D’un vigoureux coup de sa fourche à javelles, l’oncle chargeait la longue herbe sèche, couchée au sol, par-dessus les ridelles du char à deux roues. Pour ne rien perdre du précieux fourrage, Victoire se démenait derrière lui pour récupérer avec le râteau le peu de foin qui s’échappait à chaque fourchée et le rejeter sur l’andain voisin. La chaleur accablante et les pollens voletant dans le ciel à demi-couvert asséchaient les gorges.
Malgré les appels à modération de sa femme, l’oncle, pour se rafraîchir, buvait un peu plus que d’habitude, aidé en cela par Victoire. À intervalles de plus en plus rapprochés, malgré l’œil réprobateur de la tante, la jeune fille allait ferrer à la paissière 1 une des trois bouteilles de vin qui, retenues par une fine corde, flottaient dans le courant pur du torrent, maintenues ainsi bien au frais. À chaque fois, d’une main généreuse, elle lui remplissait le quart métallique du breuvage complice. À l’heure de l’indispensable prangière 2 réparatrice, il avait déjà entamé la troisième bouteille. Elle avait dû courir en chercher une quatrième à la ferme.
À la vespreïre 3 , tout était consommé.
Lorsque vers la fin de l’après-midi, après avoir engrangé la précieuse récolte, ils étaient rentrés de cette journée harassante, profitant de l’état légèrement ébrieux de l’oncle, Victoire avait tenté de lui extorquer une autorisation de sortie pour le lundi treize au soir.
Elle avait d’abord essayé de l’apitoyer.
— Mon oncle, depuis qu’à onze ans je suis entrée à l’école primaire supérieure, je n’ai jamais pu avoir une journée de congé, à l’exception d’un dimanche par mois.
— Quelle époque ! Voilà, qu’maintenant, tout le monde se met à parler de congés.

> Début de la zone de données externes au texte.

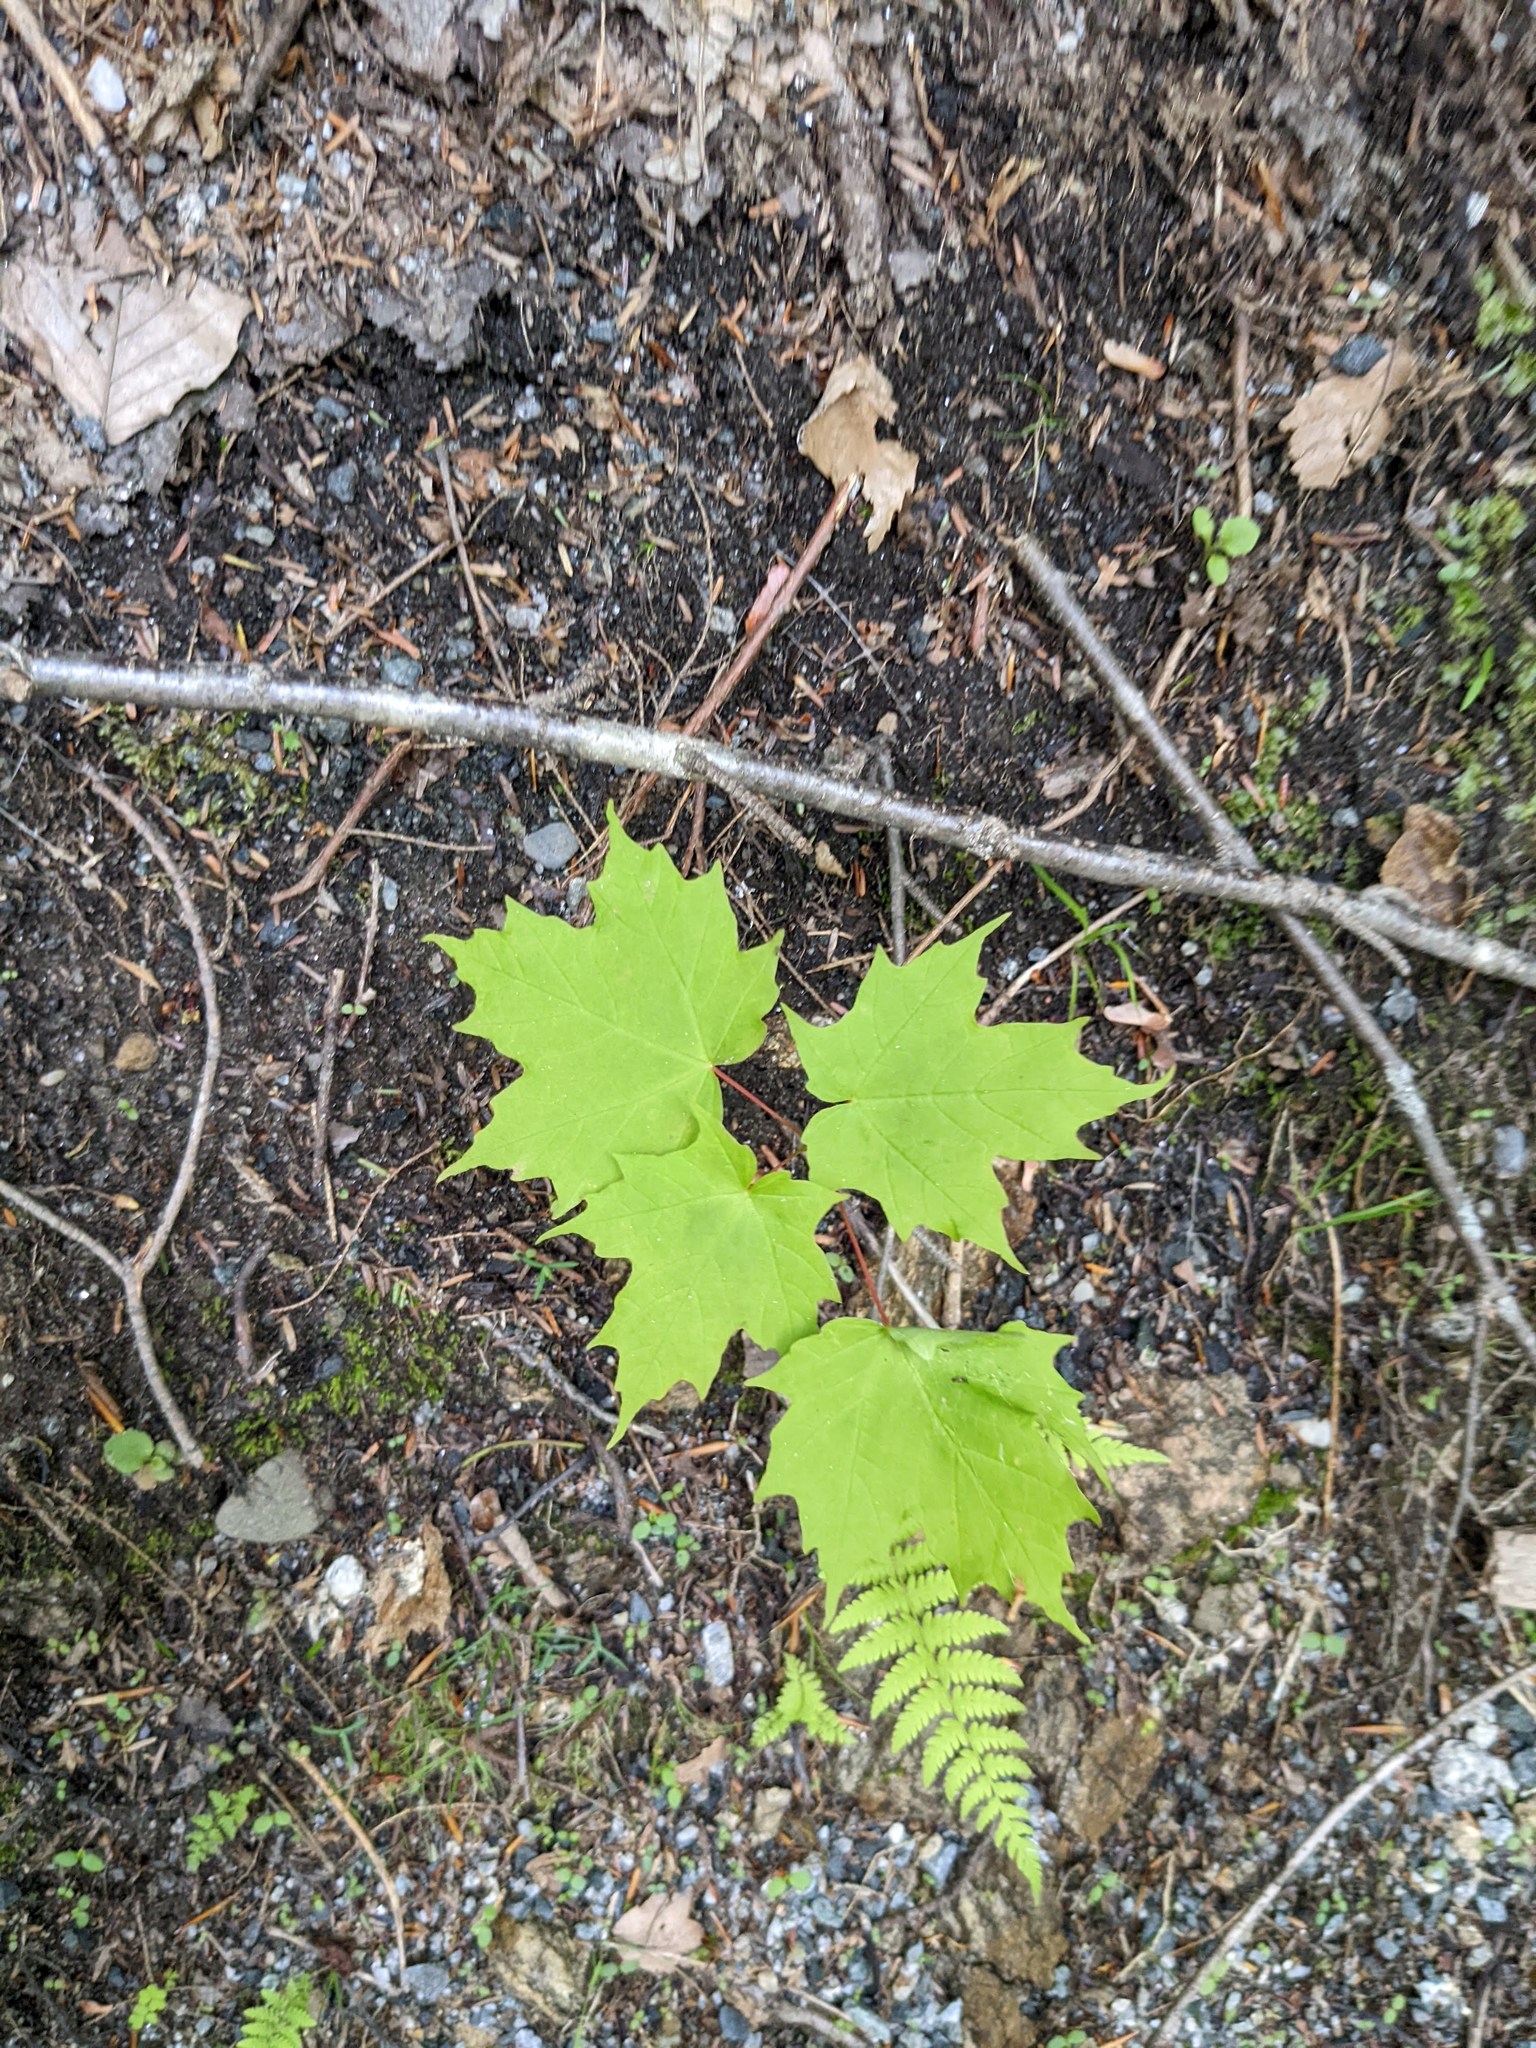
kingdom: Plantae
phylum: Tracheophyta
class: Magnoliopsida
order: Sapindales
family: Sapindaceae
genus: Acer
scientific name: Acer saccharum
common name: Sugar maple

Est-ce que j’en prends, des congés, moi ?
— Non, bien sûr mon oncle.
Elle avait alors changé de tactique. Tablant sur sa lésinerie, elle l’avait berné en lui faisant miroiter l’économie qu’il réaliserait en la laissant loger pour deux nuits et une journée chez son amie Rose-Marie. Au coût de la location de la voiture à deux roues et du cheval du notaire pour le déplacement, elle avait ajouté le prix de la nourriture, des boissons, de l’entretien. Quand elle lui avait présenté la note détaillée, il s’était étonné dans son patois.
— Pécaïre, ça fait autant ?
— Et oui, mon oncle.
— Et t’es sûre qu’il ne me demandera rien, l’Géraud ?
— Sûre et certaine.
— Alors, topons là.
Elle s’était retenue pour ne pas pousser un cri de triomphe. Pour parvenir à ses fins, la bataille avait finalement été moins rude qu’elle l’avait redoutée.